Komisi II DPR siap perjuangkan lahirnya Kabupaten Balanipa

komisi ii dewan perwakilan rakyat ri berjanji mengawasi percepatan lahirnya daerah otonom baru (dob) kabupaten balanipa yang saat ini masuk dalam wilayah kabupaten polman.

kami tetap siap mengawal dilaksanakan percepatan pemekaran dob balanipa. cuma saja, pemprov sulbar serta pemkab polman selaku daerah induk harusnya lebih agresif lagi agar mempersiapkan apa yang merupakan isyarat terjadinya pemekaran wilayah, papar anggota komisi ii dpr ri, miryam s haryani saat berada selama mamuju, selasa.

menurut dia, komisi ii dpr ri sudah berkali-kali mengunjungi persiapan dob balanipa dan terletak pada pihak selatan berbatasan segera melalui kabupaten majene.

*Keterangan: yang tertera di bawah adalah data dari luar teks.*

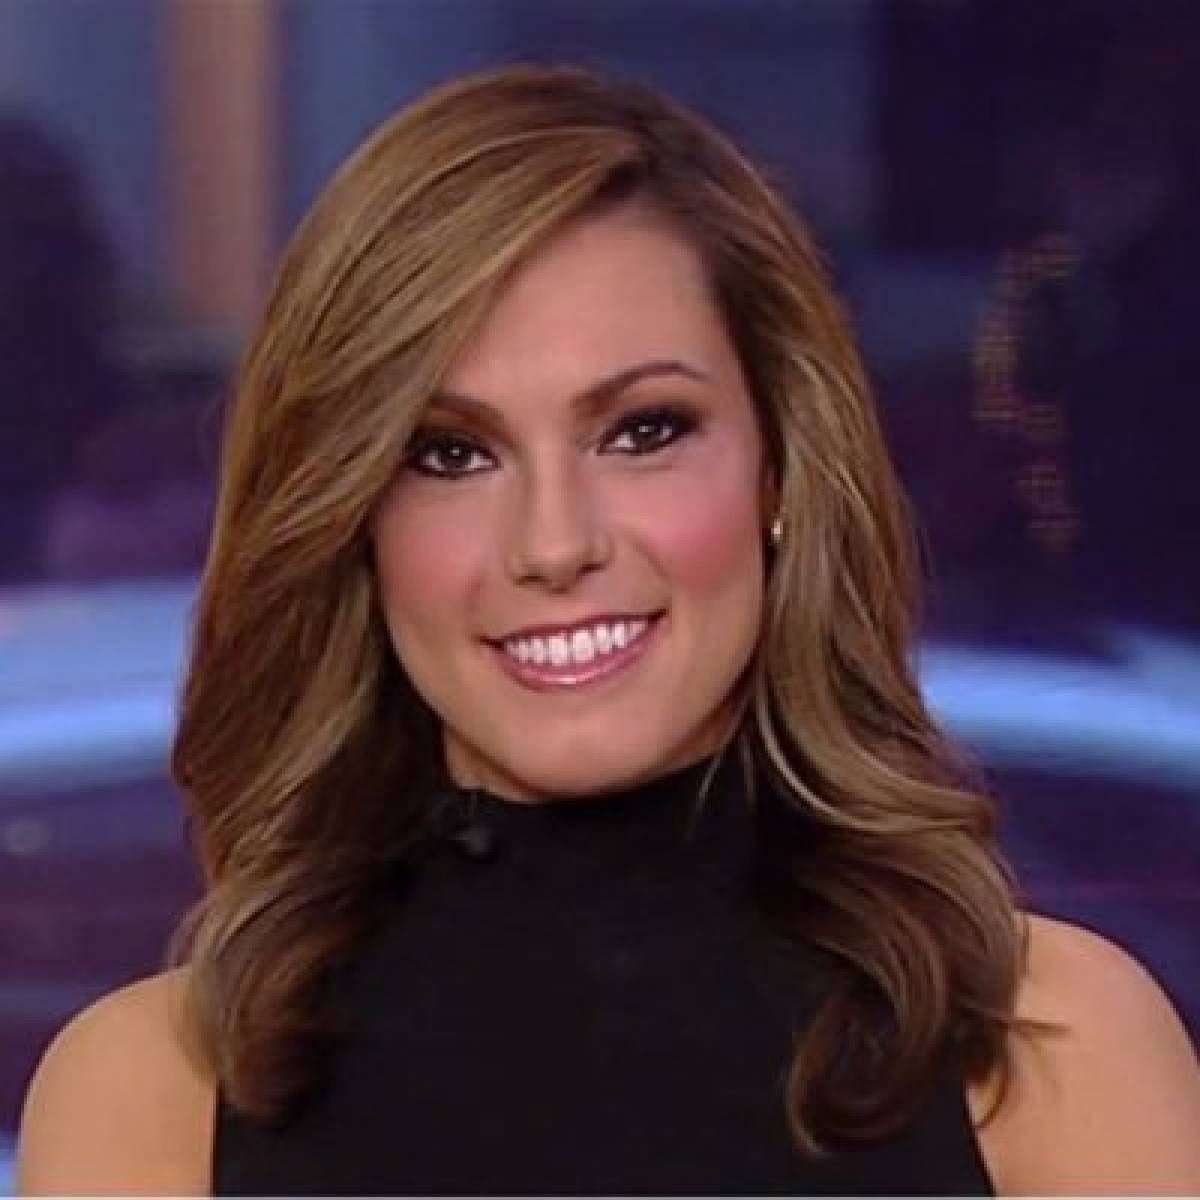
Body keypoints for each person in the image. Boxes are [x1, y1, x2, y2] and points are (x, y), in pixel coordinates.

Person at [15, 64, 1200, 1195]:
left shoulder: (1051, 1051)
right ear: (353, 522)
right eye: (450, 453)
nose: (553, 543)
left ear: (781, 471)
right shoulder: (156, 1095)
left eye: (643, 431)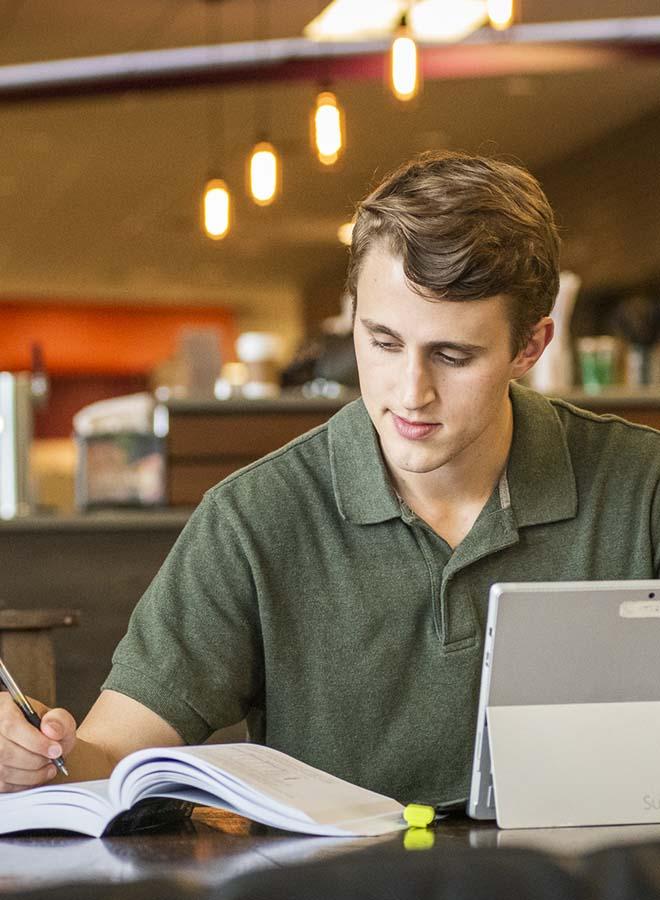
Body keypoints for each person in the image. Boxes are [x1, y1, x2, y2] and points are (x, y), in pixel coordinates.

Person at [1, 151, 659, 803]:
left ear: (531, 348)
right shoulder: (253, 517)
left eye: (452, 355)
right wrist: (39, 759)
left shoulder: (641, 488)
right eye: (382, 341)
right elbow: (111, 754)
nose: (411, 392)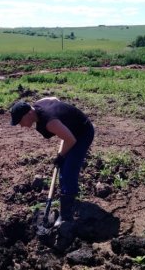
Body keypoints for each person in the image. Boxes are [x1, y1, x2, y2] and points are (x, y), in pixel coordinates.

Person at [10, 97, 95, 229]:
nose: (21, 125)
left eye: (20, 121)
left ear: (29, 114)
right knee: (63, 165)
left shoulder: (50, 122)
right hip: (72, 131)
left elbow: (71, 140)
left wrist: (61, 155)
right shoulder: (38, 104)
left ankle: (66, 216)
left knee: (69, 169)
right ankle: (67, 197)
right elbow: (55, 99)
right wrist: (65, 121)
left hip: (83, 133)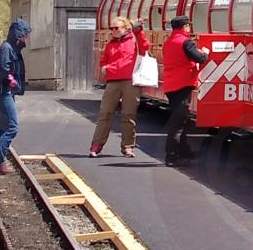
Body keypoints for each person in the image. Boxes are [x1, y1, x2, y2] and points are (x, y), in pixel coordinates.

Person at [90, 15, 149, 158]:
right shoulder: (110, 44)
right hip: (113, 81)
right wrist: (105, 68)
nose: (113, 30)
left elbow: (145, 47)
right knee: (105, 113)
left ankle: (127, 147)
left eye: (116, 28)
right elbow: (104, 61)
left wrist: (139, 31)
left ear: (126, 28)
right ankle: (96, 145)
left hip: (130, 81)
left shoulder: (134, 40)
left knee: (129, 115)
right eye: (112, 28)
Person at [158, 15, 210, 167]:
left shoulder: (168, 42)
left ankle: (184, 151)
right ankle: (172, 157)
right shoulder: (186, 42)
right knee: (178, 123)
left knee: (183, 119)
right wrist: (205, 52)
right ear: (185, 27)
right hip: (183, 84)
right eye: (188, 26)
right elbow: (200, 58)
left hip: (171, 85)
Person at [0, 18, 30, 174]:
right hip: (2, 91)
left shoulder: (11, 47)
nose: (27, 38)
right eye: (25, 34)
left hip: (3, 91)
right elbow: (5, 68)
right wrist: (11, 80)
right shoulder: (7, 48)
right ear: (19, 34)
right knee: (12, 127)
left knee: (3, 128)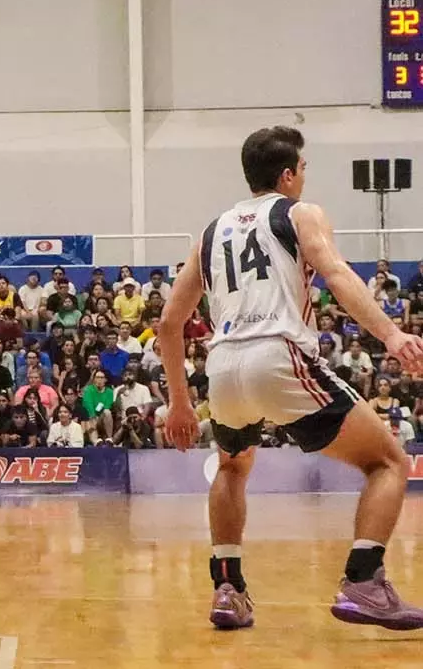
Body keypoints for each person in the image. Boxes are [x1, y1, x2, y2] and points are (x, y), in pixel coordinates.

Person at [160, 126, 423, 631]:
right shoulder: (300, 212)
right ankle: (364, 582)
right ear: (287, 174)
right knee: (388, 461)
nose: (304, 178)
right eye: (302, 169)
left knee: (232, 469)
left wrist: (179, 403)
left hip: (223, 369)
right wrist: (391, 335)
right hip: (278, 355)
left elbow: (170, 323)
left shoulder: (210, 231)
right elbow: (337, 273)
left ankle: (228, 591)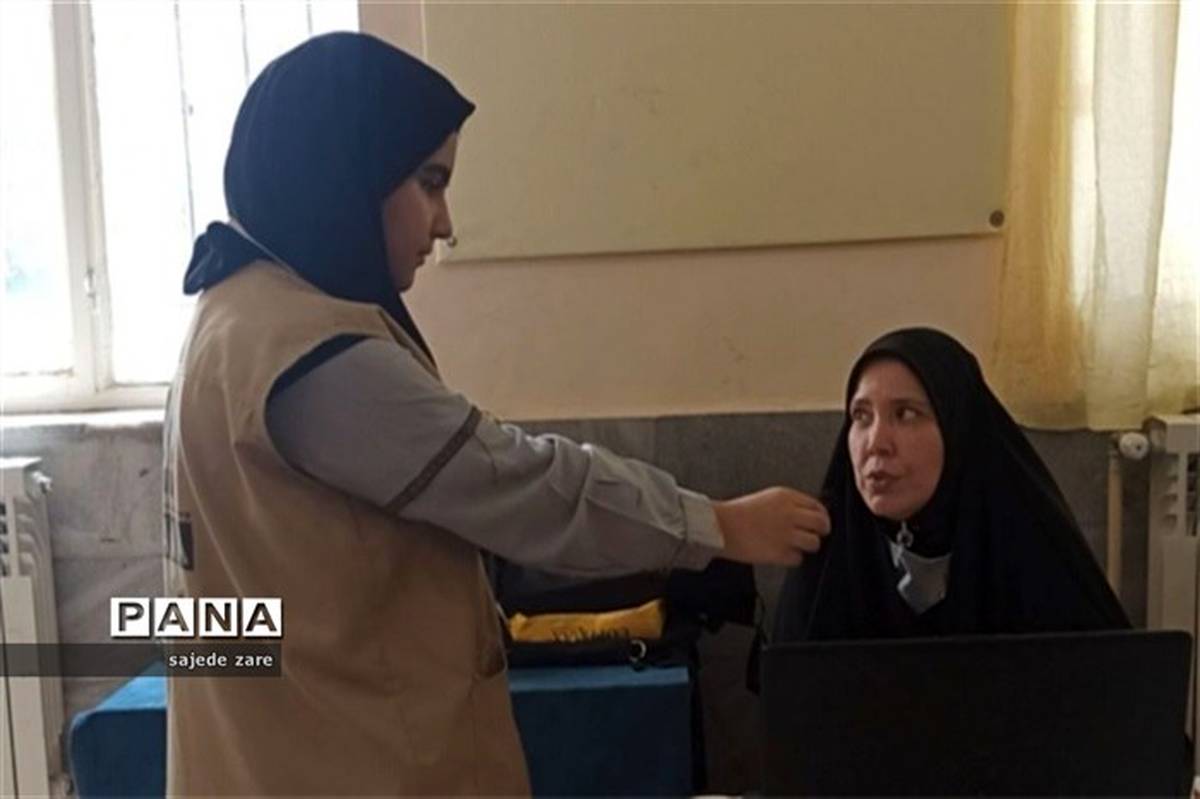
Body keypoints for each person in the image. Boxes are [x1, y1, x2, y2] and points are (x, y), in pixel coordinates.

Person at [162, 32, 830, 795]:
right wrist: (716, 525)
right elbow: (521, 486)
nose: (444, 223)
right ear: (344, 172)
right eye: (429, 182)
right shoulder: (311, 358)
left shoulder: (231, 319)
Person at [773, 327, 1129, 643]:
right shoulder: (827, 555)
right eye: (861, 416)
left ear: (958, 430)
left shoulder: (1031, 546)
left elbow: (1099, 682)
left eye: (906, 414)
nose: (876, 442)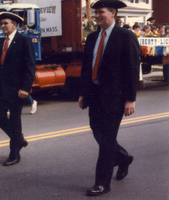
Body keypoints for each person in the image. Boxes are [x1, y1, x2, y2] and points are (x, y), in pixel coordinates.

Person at [79, 0, 140, 196]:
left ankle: (102, 183)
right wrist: (83, 93)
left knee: (106, 141)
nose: (96, 15)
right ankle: (122, 157)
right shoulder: (92, 37)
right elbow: (86, 68)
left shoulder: (126, 36)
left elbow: (132, 68)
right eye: (95, 12)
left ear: (112, 13)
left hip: (116, 97)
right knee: (97, 131)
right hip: (95, 96)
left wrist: (130, 99)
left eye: (100, 12)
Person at [0, 12, 36, 166]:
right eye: (2, 23)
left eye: (6, 23)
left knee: (15, 119)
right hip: (2, 88)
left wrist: (26, 88)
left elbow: (30, 66)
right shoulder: (1, 42)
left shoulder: (23, 40)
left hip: (17, 89)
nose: (3, 26)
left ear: (14, 24)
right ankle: (19, 139)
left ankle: (14, 154)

intinya, komisi ii dpr tidak akan tutup mata sepanjang daerah itu dianggap bisa agar dimekarkan, ujarnya.

Informasi Lainnya:

ia mengatakan, dob balanipa dinilai bagus agar merupakan kabupaten masih selama sulbar.

hanya saja, masih mesti kesiapan khususnya menyangkut kelengkapan dokumen administrasi wilayah itu.

dari aspek potensi daerah serta aspek masyarakat dengan demikian daerah balanipa bagus supaya menjadi kabupaten. makanya, peluang terbukanya kran lahirnya dob ini dimanfaatkan dengan maksimal, jelasnya.

hal senada dilontarkan ketua rombongan komisi ii dpr ri, markus nari, ketika ini pemerintah telah menjalankan kran dob sampai akhir masa tugas tahun 2014.

saat ini komisi ii dpr ri telah mengerjakan pembahasan dob berdasarkan ampres (amandemen presiden) serta kami masih mampu menyelesaaikan dua daripada 19 rencana dob hingga akhir masa sidang tahun ini, papar markus nari.

politisi berdarah sulsel ini menungkapkan, setelah menuntaskan dua dob yaitu kabupaten morowali utara, sulteng dan kabupaten konawe kepulauan, sultra. sesudah ini komisi ii mau kembali membahas 12 dob baru dalam masa tidak jauh ini hendak dibahas tinggal.

rencana dob balanipa tidak tergolong selama 19 yang akan dituntaskan pada waktu tidak jauh ini. oleh karenanya, kita hendak menggarap peninjauan ulang kesiapan dob balanipa, kata dia.